DETROIT (AP) _ Denny McLain, who won 31 games for the Detroit Tigers in 1968, bought a condominium in Puerto Rico and covered expenses for his private plane with funds stolen from a meat company pension plan, a federal indictment released Thursday alleges.

McLain and two business partners are accused of transferring more than $12 million of pension plan money from Peet Packing Co. in Chesaning to Michigan National Bank, then converting $3 million of that for personal and Peet Packing use.

McLain, 52, of Brighton, already has served 2 1/2 years in prison on a racketeering, extortion and drug charges. In this latest matter, he was charged on five counts of conspiracy, theft of pension plan money, mail fraud and money laundering.

The money laundering charge carries a possible penalty of 20 years in prison and fine of $500,000 or twice the value of the property involved, whichever is greater. The other counts are punishable by five years and $250,000 fines.

Also charged were Roger Smigiel, 44, of Rochester Hills; and Jeffrey Egan, 35, of Bloomfield Hills.

The three are expected to appear in court Monday, U.S. Attorney’s Office spokeswoman Sandy Palazzolo said.

McLain has said the transfers were made by the partners without knowledge they might be breaking rules.

``There was no intention to do anything wrong,″ he said earlier. ``We took nothing from anybody.″

McLain’s lawyer, David DuMouchel, said his client doesn’t dispute many of the events outlined in the indictment.

``Now that we see specifically what the allegations are, Denny can have the opportunity to explain what did and didn’t happen,″ DuMouchel said.

The indictment said the stolen funds also went to pay for the operating expenses and pilot’s salary for McLain’s private plane, a country club membership for Smigiel and to cover the payroll of employees of other companies owned by the two.

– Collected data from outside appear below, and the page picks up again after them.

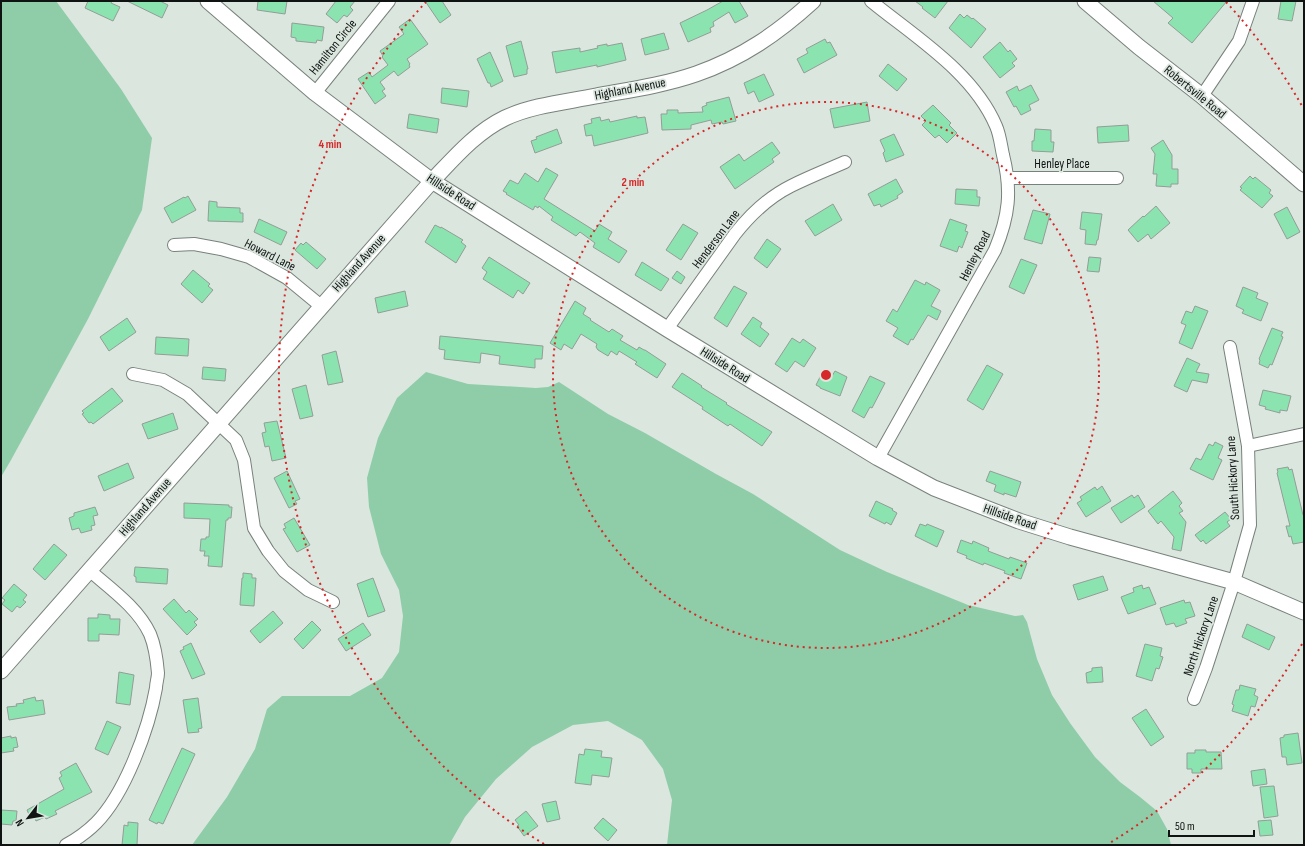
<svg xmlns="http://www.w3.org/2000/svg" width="1305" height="846" font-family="'Sofia Sans Condensed',sans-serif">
	<rect width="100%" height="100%" fill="#dbe6df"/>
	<g fill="#8ecda7">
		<polygon points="1,1 56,1 121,89 152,138 142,210 88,319 11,460 1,477"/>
		<polygon points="426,372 468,384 536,388 548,387 559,382 608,414 645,433 716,474 753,494 840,550 887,572 968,605 1015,616 1023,615 1027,622 1037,659 1052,695 1070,723 1095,757 1120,782 1140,797 1157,811 1167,829 1171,845 667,845 672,800 663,769 642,740 608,721 573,725 532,747 496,779 465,817 449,845 192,845 227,797 255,749 267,709 282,696 350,696 382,678 399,652 403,616 399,590 381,554 369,507 367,478 378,438 397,398"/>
	</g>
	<g fill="#8be4b0" stroke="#939d97">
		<polygon points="88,1 112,1 111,3 120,7 113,21 85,8"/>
		<polygon points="127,1 160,1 168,5 162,18"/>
		<polygon points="258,1 287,1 285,14 257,10"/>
		<polygon points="336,1 355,1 350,7 353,10 347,17 344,15 337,23 326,14"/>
		<polygon points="425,1 442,1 451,15 440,23"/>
		<polygon points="723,1 739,1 748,16 735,23 729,12 713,22 714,26 710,28 711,32 688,42 680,23 707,10"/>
		<polygon points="915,1 948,1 935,18 922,8 923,7"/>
		<polygon points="1153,1 1227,1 1192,43 1168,23 1173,18"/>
		<polygon points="1281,1 1296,1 1292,21 1278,19"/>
		<polygon points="960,14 964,18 967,15 972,19 973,18 986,29 971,48 949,28"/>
		<polygon points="410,19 428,44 407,59 410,64 409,65 410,67 398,76 394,71 380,82 385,89 382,91 386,96 375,104 358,79 369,72 372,77 388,65 382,57 383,56 380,51 404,34 399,27"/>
		<polygon points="292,23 324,27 322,41 317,40 316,43 296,41 296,38 291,37"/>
		<polygon points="664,33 669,49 645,55 641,39"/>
		<polygon points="825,39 827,43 830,42 837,55 804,73 797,59 808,53 806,49"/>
		<polygon points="521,41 528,69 527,69 527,74 514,77 506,46"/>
		<polygon points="1000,42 1008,52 1010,50 1017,59 1012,63 1015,66 1000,78 983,57"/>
		<polygon points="622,43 626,60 597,67 597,65 556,73 552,52 580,48 580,52 598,48 597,46 607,44 607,46"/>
		<polygon points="490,52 503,81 491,87 490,83 488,83 477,59"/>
		<polygon points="888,64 907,79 897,91 879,76"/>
		<polygon points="764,74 774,95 759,102 754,91 748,94 744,83"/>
		<polygon points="1031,85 1039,100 1029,105 1031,110 1021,115 1016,106 1014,107 1006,92 1017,86 1019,91"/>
		<polygon points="442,88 469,91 467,107 441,103"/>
		<polygon points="729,97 736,121 723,124 722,122 712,124 711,120 691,125 691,129 662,130 661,114 667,114 667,110 678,110 678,113 703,112 702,107 707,105 706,103"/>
		<polygon points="867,102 870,121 834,128 830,109"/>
		<polygon points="933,105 951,123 949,125 957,133 947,143 939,135 935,138 922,125 926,121 921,116"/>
		<polygon points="409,114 439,119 437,133 407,128"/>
		<polygon points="637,116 637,118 645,117 648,133 594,146 592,135 586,136 584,125 592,123 591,119 600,117 601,121 609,119 610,122"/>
		<polygon points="1128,125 1129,141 1098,143 1097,127"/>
		<polygon points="557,129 562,143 535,153 531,141 537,139 536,137"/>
		<polygon points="1035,129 1051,130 1051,142 1054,142 1053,152 1032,151 1032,141 1034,141"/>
		<polygon points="894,134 904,155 886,162 883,153 885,151 880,140"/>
		<polygon points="1163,140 1172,155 1172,169 1178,169 1178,184 1171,184 1171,187 1156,186 1157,174 1153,174 1155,154 1151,148"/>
		<polygon points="772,142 780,153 772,159 774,162 735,189 720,167 739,154 744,161"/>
		<polygon points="546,168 558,175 544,199 595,231 599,224 612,232 608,239 627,251 619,263 593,247 595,243 580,232 576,236 551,220 553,217 539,206 538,208 535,206 533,210 506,194 507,193 503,191 510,180 518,184 525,173 538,182"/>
		<polygon points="1250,176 1253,179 1255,177 1271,190 1269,193 1273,196 1262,208 1240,190 1242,188 1240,187"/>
		<polygon points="896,179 903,192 897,196 898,198 881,207 880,204 874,206 868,194"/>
		<polygon points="956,189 977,190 977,197 980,197 979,206 955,204"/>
		<polygon points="188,196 196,210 172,223 164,208 184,197 185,198"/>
		<polygon points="209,201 217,202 217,207 240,208 240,213 243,213 243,222 208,221"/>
		<polygon points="833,204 842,220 815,236 805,221"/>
		<polygon points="1156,206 1170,223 1151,239 1148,234 1138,242 1128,230 1143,216 1144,217"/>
		<polygon points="1287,207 1300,232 1287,239 1274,214"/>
		<polygon points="1033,210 1050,214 1042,244 1024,239"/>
		<polygon points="1082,212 1102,214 1098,240 1097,240 1096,245 1085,244 1086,230 1080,229"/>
		<polygon points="259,219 287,232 281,245 254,232"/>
		<polygon points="950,219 967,225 965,231 968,232 962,248 959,246 957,252 940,246"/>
		<polygon points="683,224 698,233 681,260 666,250"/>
		<polygon points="435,225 441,228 441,227 463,240 461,242 466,246 456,263 425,242"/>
		<polygon points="767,239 781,249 767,268 754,258"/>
		<polygon points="306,242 326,259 317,269 295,250 301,243 303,245"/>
		<polygon points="489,257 530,283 523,294 518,290 513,298 483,279 487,272 482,268"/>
		<polygon points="1089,257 1101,258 1099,272 1087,271"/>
		<polygon points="1021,259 1037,265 1024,294 1009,287"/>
		<polygon points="642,262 669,279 661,291 635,275"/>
		<polygon points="193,270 210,284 208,286 213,290 202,303 181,284"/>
		<polygon points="677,271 685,277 681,284 672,278"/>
		<polygon points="915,280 925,285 926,282 940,290 931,306 941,311 937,320 928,315 913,340 911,339 908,345 893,336 898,328 886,321 893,309 897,312"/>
		<polygon points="734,286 747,293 727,327 714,318"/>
		<polygon points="1243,287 1258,293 1256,298 1268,303 1261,321 1242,313 1244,310 1236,306"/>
		<polygon points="405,291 408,306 378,313 375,298"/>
		<polygon points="575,301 586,308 583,314 591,319 590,320 609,332 612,329 623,336 620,340 637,350 639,347 644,350 645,350 666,364 657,378 635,364 637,362 619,351 617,355 611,351 608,356 598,350 596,347 597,344 581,334 572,349 564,344 561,350 550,343"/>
		<polygon points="1195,306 1208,311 1192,349 1179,343 1186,325 1181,323 1186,311 1192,313"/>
		<polygon points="753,317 762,323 760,327 769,334 760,347 741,334"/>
		<polygon points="127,318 136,332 109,351 100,337"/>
		<polygon points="1272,328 1283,332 1281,336 1283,337 1272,365 1270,364 1268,368 1259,364 1260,360 1259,359"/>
		<polygon points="440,336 543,346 542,359 535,359 535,368 499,364 500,356 481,353 480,363 444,359 445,350 439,349"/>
		<polygon points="156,337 189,339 188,356 155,354"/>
		<polygon points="792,338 800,343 803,339 816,348 804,367 795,361 787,372 775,364"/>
		<polygon points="336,351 343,382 328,385 322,355"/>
		<polygon points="1187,358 1200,364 1196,372 1209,374 1207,383 1192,380 1187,392 1174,386"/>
		<polygon points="987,365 1003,374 983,410 967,400"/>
		<polygon points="203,367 226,369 225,381 202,379"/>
		<polygon points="823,371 832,376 835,371 847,377 840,396 820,388 820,387 816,385"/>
		<polygon points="682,373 702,386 701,387 727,403 726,404 772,432 762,446 730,424 728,426 702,409 703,407 672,387"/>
		<polygon points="870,376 885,383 872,408 870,407 864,418 852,411"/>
		<polygon points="306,385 313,416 300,419 292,389"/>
		<polygon points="112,388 123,401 93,424 91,422 89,423 82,414 84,413 82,411"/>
		<polygon points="1263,390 1291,396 1287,411 1280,410 1280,413 1265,409 1266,407 1259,405"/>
		<polygon points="173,413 178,429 148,439 142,424"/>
		<polygon points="277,421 286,458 272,461 269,446 265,447 262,433 266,432 264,423"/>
		<polygon points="1215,442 1223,446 1218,458 1222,460 1213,480 1190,469 1196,458 1201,460 1209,444 1213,446"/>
		<polygon points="128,463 134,478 104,491 98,476"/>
		<polygon points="1288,467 1289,470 1292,469 1303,515 1304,514 1304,542 1293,544 1291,536 1289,537 1286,526 1290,526 1277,473 1278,472 1277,469"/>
		<polygon points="287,471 300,499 295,501 297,504 289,508 274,478"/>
		<polygon points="990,471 1021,482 1016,497 1004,493 1004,495 994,491 996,485 986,481"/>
		<polygon points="1102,486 1111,501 1086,517 1077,503 1082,500 1080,497 1095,487 1097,490"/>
		<polygon points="1173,491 1182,503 1179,506 1183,511 1179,513 1186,522 1181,551 1172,549 1174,537 1161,521 1158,524 1148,511"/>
		<polygon points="1132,495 1134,498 1138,495 1145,507 1121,523 1111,508"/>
		<polygon points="876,501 893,509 892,510 897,513 891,525 886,522 885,524 869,516"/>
		<polygon points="184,503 229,505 229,507 232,507 231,518 228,518 228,520 226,520 222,567 208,566 209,556 204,556 205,551 200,551 201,539 206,539 206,537 209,537 210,519 184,518"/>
		<polygon points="95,507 98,515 93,516 95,525 91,526 92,530 81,533 79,528 72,530 69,518 74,516 74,513"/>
		<polygon points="1225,512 1231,519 1227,522 1230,526 1206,544 1203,540 1201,542 1195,535"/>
		<polygon points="294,518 310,545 297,552 283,529 286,528 284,524"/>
		<polygon points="920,524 926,526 927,524 944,531 937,547 915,536"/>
		<polygon points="961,540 972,544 973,541 989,548 988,551 1009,559 1010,557 1027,563 1021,579 1004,573 1005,571 984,563 983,565 966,558 967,556 957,552"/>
		<polygon points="54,544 67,555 45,580 33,569"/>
		<polygon points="135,567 168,569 167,584 136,582 136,577 134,576"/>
		<polygon points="243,573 252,574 252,578 256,578 254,606 240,605 242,578 243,578"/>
		<polygon points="1103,576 1108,590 1078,600 1073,585"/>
		<polygon points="373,578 385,611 368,617 357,584"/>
		<polygon points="14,584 27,595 23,600 26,602 20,608 17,606 12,612 2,604 5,600 2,598"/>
		<polygon points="1142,585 1143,589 1149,587 1156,604 1128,614 1121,597 1134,592 1133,588"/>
		<polygon points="174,599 186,613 189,610 198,619 194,622 197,625 187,635 163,609"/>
		<polygon points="1184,600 1185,603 1190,602 1195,616 1185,619 1187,623 1176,627 1174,623 1166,625 1160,608"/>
		<polygon points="273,611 283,623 260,643 250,631"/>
		<polygon points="98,614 110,615 110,619 120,619 119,635 99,634 99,641 88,641 88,618 98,618"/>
		<polygon points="312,621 321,630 303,649 294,639"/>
		<polygon points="363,623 371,635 346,651 338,639"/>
		<polygon points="1247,624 1275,637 1269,650 1242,637"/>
		<polygon points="191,643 205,674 192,679 180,651 184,649 183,647"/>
		<polygon points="1145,644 1162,648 1160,656 1163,657 1159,669 1156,668 1152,681 1136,676"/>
		<polygon points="1102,667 1103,682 1087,683 1086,673 1092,671 1092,668"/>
		<polygon points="119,672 134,675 130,705 116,703"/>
		<polygon points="1240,685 1256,689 1254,695 1258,697 1255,707 1251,706 1248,716 1232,711 1234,705 1232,704 1236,690 1239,690"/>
		<polygon points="35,697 36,701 43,700 45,714 9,720 7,707 17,706 16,704 24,703 23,700"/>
		<polygon points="198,698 202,728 198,729 199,732 188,733 183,700"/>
		<polygon points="1146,709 1164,737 1151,746 1132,718"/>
		<polygon points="107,721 121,727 108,755 95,749"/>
		<polygon points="1298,733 1302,763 1287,765 1286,757 1282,757 1280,738 1284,737 1284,735"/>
		<polygon points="11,736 11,738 16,737 18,747 13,748 14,751 1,753 1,738"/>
		<polygon points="182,748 195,754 163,824 158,822 157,824 149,820"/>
		<polygon points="585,749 602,751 601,757 612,758 609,777 592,775 591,785 575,783 579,754 584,755"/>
		<polygon points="1195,750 1206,750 1206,752 1221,752 1222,769 1201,769 1201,773 1192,773 1192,769 1187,769 1187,753 1195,753"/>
		<polygon points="76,763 92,792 55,811 57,814 46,819 45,817 36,821 34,817 31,819 27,810 64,789 59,778 62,776 60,772"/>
		<polygon points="1265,769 1267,784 1253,786 1251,771"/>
		<polygon points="1274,786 1278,816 1264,818 1260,787"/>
		<polygon points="556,801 560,819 547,822 542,804"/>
		<polygon points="1,810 17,811 16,821 13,821 12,825 1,824"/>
		<polygon points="526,811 538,826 524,836 517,826 519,825 515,820"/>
		<polygon points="603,818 617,830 608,841 594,828"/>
		<polygon points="1271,820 1273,835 1260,836 1258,821"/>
		<polygon points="128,822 138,823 137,845 122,845 124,825 128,826"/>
	</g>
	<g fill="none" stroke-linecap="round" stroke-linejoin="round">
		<defs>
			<g id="minor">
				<path d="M 871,1 C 915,37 973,72 996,126 C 1000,135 1001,146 1003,155 C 1012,191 1009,216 995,250 L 878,458"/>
				<polyline points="315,93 389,1"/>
				<polyline points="1202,96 1239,41 1253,1"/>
				<polyline points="1008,178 1117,178"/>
				<polyline points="174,245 194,244 221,249 249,257 287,278 321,306"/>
				<path d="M 667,329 L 735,234 C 750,215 769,197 791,186 C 809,177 827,170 845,162"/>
				<polyline points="133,374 163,380 187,394 236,440 244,460 254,528 268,551 284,571 308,590 333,602"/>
				<polyline points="1248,446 1304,434"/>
				<polyline points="1194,699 1206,668 1234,582 1250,525 1248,446 1230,347"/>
				<path d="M 66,845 C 77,839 87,832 96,823 C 125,794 149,728 156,688 C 156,683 158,678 158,673 C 157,661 155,646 150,634 C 138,608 111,589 89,570"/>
			</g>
			<g id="tertiary">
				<polyline points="208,1 315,93 432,181 667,329 878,458 934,488 1019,521 1070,537 1234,582 1304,612"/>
				<polyline points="1085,1 1139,47 1202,96 1304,184"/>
				<path d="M 1,671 L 432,181 C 454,158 476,132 505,118 C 533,105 566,102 596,96 C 629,90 664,85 696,74 C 742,58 778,33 813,1"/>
			</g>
		</defs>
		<use href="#minor" stroke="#78827c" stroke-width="14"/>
		<use href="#tertiary" stroke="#78827c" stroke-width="17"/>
		<use href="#minor" stroke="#fff" stroke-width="12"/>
		<use href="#tertiary" stroke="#fff" stroke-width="15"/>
	</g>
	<g fill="none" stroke="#d62828" stroke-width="2" stroke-dasharray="2 4">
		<circle cx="826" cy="375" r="273"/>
		<path d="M1302 644A547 547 0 0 1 1108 844M544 844A547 547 0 0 1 426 2M1226 2A547 547 0 0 1 1302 106"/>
	</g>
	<g text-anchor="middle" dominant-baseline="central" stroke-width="3.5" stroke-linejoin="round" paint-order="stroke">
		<g font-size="13" fill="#0f1311" stroke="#dbe6df">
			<text transform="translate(333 47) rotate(-51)">Hamilton Circle</text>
			<text transform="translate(630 89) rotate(-11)">Highland Avenue</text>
			<text transform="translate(1195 92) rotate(39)">Robertsville Road</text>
			<text x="1062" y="164">Henley Place</text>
			<text transform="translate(451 192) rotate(33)">Hillside Road</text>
			<text transform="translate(716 239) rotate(-53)">Henderson Lane</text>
			<text transform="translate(270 255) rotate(27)">Howard Lane</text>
			<text transform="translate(975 256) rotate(-63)">Henley Road</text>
			<text transform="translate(359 263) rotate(-48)">Highland Avenue</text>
			<text transform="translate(725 365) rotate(32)">Hillside Road</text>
			<text transform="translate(1233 478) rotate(-93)">South Hickory Lane</text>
			<text transform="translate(145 507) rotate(-49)">Highland Avenue</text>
			<text transform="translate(1010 517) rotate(19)">Hillside Road</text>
			<text transform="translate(1201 636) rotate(-71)">North Hickory Lane</text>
		</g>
	</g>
	<circle cx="826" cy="375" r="6" fill="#d62828" stroke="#dbe6df" stroke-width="2"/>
	<g font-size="12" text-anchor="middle" font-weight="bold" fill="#d62828" stroke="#dbe6df" stroke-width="3.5" stroke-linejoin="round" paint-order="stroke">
		<text x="330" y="148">4 min</text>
		<text x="633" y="186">2 min</text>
	</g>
	<rect width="1305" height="846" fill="none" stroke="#0f1311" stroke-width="4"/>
	<g transform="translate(28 818) rotate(239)" stroke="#dbe6df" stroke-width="3" paint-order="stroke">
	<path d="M0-3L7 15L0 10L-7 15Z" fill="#0f1311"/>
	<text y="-6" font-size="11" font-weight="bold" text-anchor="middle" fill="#0f1311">N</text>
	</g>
	<path d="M1169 830v6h85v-6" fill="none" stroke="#0f1311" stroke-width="2"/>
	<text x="1175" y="830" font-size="12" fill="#0f1311" stroke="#dbe6df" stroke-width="3" paint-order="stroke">50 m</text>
</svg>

When asked how these purchases could be explained, DuMouchel said: ``They’ll be explained.″

Mark Steckloff, an attorney for the pension fund, said he expects to file a civil lawsuit against McLain and others this month seeking to recover money looted from the fund.

The fund, now administered by a board of trustees, is making payments to about 500 former Peet Packing employees who qualify for pension payments. But future funding could be affected if the lost money isn’t recovered.

McLain and Smigiel appointed themselves trustees of the Peet Packing retirement income plan two weeks after buying the company in January 1994. Egan formed two ``shell corporations″ in the meantime, U.S. Attorney Saul Green said.

McLain’s position as trustee was illegal because he is an ex-convict, Green said.

He was released from federal prison in 1987. He had been sentenced to 23 years but an appeals court ruled he didn’t get a fair trial.

In South Carolina, McLain was ordered in December to pay $75,000 to former business partners for a radio station deal gone sour.

McLain pitched for the Tigers from 1963-70. In 1968, he led the Tigers to a World Series title and won the Cy Young Award.